*Dataset content*.
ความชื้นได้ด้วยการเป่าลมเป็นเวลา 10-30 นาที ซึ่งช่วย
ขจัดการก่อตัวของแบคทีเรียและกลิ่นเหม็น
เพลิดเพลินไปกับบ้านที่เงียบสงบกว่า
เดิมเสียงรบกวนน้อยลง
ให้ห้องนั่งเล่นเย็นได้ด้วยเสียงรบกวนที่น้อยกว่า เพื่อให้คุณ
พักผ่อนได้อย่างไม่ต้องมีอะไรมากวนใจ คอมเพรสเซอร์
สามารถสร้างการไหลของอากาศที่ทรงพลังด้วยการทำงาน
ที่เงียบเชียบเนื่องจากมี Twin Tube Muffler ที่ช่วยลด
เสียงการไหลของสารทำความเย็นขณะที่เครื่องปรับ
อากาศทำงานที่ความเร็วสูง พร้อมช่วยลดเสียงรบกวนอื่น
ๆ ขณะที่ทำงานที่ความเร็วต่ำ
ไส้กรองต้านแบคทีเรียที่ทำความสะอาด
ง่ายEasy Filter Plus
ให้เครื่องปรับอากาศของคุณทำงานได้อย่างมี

*Required work*. Look for the line with "เสียงการไหลของ" in the listing above. Print it and each later line exactly, ending with the last line.

*Reply to the task*.
เสียงการไหลของสารทำความเย็นขณะที่เครื่องปรับ
อากาศทำงานที่ความเร็วสูง พร้อมช่วยลดเสียงรบกวนอื่น
ๆ ขณะที่ทำงานที่ความเร็วต่ำ
ไส้กรองต้านแบคทีเรียที่ทำความสะอาด
ง่ายEasy Filter Plus
ให้เครื่องปรับอากาศของคุณทำงานได้อย่างมี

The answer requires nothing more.